Temos os poderes da República, o Executivo, o Legislativo e o Judiciário, todos independentes, autônomos e com o compromisso de respeitar e zelar pela observância do pacto maior, a Constituição Federal.
Sob o manto da Constituição Federal de 1988, prestes a completar seu 34º aniversário, passamos por eleições livres e periódicas, nas quais o debate político sobre os projetos para o país sempre foi democrático, cabendo a decisão final à soberania popular. A lição de Goffredo está estampada em nossa Constituição: ‘Todo poder emana do povo, que o exerce por meio de seus representantes eleitos ou diretamente, nos termos desta Constituição’.
Nossas eleições com o processo eletrônico de apuração têm servido de exemplo no mundo. Tivemos várias alternâncias de poder com respeito aos resultados das urnas e transição republicana de governo. As urnas eletrônicas revelaram-se seguras e confiáveis, assim como a Justiça Eleitoral. Nossa democracia cresceu e amadureceu, mas muito ainda há de ser feito.
Vivemos em um país de profundas desigualdades sociais, com carências em serviços públicos essenciais, como saúde, educação, habitação e segurança pública. Temos muito a caminhar no desenvolvimento das nossas potencialidades econômicas de forma sustentável. O Estado apresenta-se ineficiente diante dos seus inúmeros desafios. Pleitos por maior respeito e igualdade de condições em matéria de raça, gênero e orientação sexual ainda estão longe de ser atendidos com a devida plenitude.
Nos próximos dias, em meio a estes desafios, teremos o início da campanha eleitoral para a renovação dos mandatos dos legislativos e executivos estaduais e federais. Neste momento, deveríamos ter o ápice da democracia com a disputa entre os vários projetos políticos visando convencer o eleitorado da melhor proposta para os rumos do país nos próximos anos.
Ao invés de uma festa cívica, estamos passando por momento de imenso perigo para a normalidade democrática, risco às instituições da República e insinuações de desacato ao resultado das eleições. Ataques infundados e desacompanhados de provas questionam a lisura do processo eleitoral e o Estado Democrático de Direito tão duramente conquistado pela sociedade brasileira.
São intoleráveis as ameaças aos demais poderes e setores da sociedade civil e a incitação à violência e à ruptura da ordem constitucional. Assistimos recentemente a desvarios autoritários que puseram em risco a secular democracia norte-americana. Lá as tentativas de desestabilizar a democracia e a confiança do povo na lisura das eleições não tiveram êxito, aqui também não terão. Nossa consciência cívica é muito maior do que imaginam os adversários da democracia. Sabemos deixar ao lado divergências menores em prol de algo muito maior, a defesa da ordem democrática.

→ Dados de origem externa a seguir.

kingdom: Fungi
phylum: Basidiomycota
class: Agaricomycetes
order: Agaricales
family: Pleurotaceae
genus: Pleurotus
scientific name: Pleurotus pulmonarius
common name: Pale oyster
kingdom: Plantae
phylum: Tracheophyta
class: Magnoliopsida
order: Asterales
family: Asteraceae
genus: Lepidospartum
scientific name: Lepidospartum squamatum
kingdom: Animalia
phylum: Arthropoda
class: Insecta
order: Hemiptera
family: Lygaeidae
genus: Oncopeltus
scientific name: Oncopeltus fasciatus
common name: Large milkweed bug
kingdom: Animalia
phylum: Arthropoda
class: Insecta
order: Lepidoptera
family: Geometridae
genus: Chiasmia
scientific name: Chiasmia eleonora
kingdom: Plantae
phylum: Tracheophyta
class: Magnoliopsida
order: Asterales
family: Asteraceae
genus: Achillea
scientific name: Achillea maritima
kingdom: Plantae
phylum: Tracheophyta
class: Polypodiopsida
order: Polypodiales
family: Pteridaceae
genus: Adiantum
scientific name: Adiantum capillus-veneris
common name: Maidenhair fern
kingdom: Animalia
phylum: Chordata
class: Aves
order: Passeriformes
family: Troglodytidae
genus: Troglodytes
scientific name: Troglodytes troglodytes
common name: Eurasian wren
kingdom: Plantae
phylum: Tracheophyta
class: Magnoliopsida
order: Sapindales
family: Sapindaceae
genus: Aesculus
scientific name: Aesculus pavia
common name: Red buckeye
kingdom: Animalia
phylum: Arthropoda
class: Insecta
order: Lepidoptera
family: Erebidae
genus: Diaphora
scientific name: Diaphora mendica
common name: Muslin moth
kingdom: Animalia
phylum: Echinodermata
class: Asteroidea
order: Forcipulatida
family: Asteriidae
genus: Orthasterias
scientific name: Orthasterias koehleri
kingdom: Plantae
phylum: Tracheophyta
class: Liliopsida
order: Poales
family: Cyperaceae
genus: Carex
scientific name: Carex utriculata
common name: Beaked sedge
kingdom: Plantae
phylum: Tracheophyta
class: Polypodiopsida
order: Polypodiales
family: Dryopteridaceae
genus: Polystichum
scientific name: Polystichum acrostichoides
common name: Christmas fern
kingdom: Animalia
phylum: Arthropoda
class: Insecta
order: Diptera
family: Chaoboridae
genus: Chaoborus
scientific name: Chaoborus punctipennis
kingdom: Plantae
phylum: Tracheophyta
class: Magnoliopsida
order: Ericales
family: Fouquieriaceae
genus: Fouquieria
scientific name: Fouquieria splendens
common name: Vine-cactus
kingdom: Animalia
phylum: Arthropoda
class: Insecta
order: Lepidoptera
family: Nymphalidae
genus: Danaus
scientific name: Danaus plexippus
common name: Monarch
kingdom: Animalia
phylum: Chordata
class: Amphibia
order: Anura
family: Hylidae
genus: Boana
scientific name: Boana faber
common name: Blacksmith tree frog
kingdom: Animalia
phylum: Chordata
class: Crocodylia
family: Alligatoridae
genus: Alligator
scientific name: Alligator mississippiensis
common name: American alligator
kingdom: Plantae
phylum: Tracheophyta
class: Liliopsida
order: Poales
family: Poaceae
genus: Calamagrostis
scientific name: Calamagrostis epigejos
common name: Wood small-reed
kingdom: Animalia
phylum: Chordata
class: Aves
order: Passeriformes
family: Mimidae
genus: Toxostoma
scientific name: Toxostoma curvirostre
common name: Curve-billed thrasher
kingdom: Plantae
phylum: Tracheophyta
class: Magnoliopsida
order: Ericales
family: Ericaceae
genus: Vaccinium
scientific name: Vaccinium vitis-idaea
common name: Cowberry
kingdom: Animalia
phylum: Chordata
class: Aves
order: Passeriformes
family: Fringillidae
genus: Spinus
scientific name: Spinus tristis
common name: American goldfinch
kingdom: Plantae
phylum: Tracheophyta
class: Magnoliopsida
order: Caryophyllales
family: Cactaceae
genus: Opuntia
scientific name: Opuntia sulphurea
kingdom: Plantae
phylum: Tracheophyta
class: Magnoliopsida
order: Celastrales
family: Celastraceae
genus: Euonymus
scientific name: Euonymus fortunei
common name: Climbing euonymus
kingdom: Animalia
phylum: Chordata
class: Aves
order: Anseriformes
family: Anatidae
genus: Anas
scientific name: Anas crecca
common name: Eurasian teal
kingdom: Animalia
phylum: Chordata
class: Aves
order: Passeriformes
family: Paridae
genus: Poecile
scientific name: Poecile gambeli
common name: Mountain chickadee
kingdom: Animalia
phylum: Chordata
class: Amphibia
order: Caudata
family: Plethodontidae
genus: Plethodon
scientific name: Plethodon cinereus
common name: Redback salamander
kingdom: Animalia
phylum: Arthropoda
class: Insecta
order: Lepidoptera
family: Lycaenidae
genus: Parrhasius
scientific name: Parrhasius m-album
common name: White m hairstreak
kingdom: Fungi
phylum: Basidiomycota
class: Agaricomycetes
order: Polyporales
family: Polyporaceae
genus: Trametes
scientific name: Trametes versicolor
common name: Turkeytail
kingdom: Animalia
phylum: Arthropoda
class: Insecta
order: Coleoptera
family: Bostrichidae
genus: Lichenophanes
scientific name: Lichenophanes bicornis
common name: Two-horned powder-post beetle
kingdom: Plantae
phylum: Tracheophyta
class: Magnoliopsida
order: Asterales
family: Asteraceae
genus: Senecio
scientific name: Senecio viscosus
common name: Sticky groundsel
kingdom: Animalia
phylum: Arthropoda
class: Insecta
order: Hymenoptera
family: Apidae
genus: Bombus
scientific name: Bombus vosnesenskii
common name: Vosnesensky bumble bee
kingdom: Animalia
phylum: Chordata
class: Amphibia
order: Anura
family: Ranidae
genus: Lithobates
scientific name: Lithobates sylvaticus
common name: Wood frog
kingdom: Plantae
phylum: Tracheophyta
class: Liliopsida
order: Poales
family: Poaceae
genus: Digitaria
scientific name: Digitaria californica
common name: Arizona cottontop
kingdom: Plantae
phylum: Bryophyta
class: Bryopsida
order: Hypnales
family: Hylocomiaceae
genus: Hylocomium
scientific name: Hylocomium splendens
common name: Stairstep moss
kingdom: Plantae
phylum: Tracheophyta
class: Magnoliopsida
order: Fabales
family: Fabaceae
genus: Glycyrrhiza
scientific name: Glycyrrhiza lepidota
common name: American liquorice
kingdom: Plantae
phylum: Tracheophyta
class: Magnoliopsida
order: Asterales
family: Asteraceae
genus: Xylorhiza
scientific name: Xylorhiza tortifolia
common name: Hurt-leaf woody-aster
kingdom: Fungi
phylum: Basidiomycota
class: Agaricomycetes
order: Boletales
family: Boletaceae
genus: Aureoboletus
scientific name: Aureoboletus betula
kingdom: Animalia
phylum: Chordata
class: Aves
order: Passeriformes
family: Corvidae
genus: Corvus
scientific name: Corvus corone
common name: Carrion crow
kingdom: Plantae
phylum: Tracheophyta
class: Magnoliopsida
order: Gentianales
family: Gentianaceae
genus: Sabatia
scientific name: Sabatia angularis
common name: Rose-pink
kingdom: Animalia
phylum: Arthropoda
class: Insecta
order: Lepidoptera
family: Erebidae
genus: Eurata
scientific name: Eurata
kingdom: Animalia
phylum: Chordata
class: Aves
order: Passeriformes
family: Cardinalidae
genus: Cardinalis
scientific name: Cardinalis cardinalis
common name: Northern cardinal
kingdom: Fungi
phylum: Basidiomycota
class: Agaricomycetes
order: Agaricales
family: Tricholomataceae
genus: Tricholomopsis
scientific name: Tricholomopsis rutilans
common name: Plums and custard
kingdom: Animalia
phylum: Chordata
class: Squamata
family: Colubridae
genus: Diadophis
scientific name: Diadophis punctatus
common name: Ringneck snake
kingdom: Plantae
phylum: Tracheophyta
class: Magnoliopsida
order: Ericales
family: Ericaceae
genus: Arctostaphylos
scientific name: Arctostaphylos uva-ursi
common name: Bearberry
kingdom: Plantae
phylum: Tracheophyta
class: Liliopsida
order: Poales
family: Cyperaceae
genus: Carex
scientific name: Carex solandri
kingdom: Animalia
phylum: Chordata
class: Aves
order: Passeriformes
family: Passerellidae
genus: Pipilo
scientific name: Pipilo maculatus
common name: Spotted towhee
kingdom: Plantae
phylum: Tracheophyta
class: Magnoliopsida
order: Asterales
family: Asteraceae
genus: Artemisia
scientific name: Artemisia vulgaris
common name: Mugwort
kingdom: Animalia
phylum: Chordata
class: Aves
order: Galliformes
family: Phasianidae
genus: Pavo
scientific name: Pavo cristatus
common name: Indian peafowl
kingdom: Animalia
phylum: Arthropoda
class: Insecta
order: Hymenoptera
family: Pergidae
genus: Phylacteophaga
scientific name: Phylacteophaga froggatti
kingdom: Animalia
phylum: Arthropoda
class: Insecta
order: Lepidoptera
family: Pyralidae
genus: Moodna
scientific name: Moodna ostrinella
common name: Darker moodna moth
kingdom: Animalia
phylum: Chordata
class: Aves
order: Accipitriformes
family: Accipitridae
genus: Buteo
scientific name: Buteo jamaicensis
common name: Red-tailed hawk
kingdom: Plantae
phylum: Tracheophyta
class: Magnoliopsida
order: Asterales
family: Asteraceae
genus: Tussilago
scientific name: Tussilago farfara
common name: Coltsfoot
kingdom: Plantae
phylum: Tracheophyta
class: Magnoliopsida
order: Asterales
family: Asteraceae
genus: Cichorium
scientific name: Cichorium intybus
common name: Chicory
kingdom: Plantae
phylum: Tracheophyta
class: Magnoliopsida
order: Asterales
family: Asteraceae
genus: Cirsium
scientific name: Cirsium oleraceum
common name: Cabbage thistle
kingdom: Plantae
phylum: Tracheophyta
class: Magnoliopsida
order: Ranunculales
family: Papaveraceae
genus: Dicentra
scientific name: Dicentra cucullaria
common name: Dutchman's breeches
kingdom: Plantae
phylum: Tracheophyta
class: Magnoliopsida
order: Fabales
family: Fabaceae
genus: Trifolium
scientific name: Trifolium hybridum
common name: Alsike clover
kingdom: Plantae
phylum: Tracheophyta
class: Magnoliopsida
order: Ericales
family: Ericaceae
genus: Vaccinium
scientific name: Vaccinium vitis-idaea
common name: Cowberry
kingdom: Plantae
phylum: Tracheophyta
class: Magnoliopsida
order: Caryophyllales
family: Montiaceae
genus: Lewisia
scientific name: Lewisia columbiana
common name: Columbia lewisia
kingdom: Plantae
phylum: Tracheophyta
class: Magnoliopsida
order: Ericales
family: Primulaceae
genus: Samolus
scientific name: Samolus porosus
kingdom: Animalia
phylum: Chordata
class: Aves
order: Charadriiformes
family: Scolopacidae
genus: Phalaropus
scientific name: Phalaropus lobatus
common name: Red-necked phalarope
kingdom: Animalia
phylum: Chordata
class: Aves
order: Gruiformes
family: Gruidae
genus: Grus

Imbuídos do espírito cívico que lastreou a Carta aos Brasileiros de 1977 e reunidos no mesmo território livre do Largo de São Francisco, independentemente da preferência eleitoral ou partidária de cada um, clamamos às brasileiras e aos brasileiros a ficarem alertas na defesa da democracia e do respeito ao resultado das eleições.
No Brasil atual não há mais espaço para retrocessos autoritários. Ditadura e tortura pertencem ao passado. A solução dos imensos desafios da sociedade brasileira passa necessariamente pelo respeito ao resultado das eleições. Em vigília cívica contra as tentativas de rupturas, bradamos de forma uníssona:
Estado Democrático de Direito Sempre!”.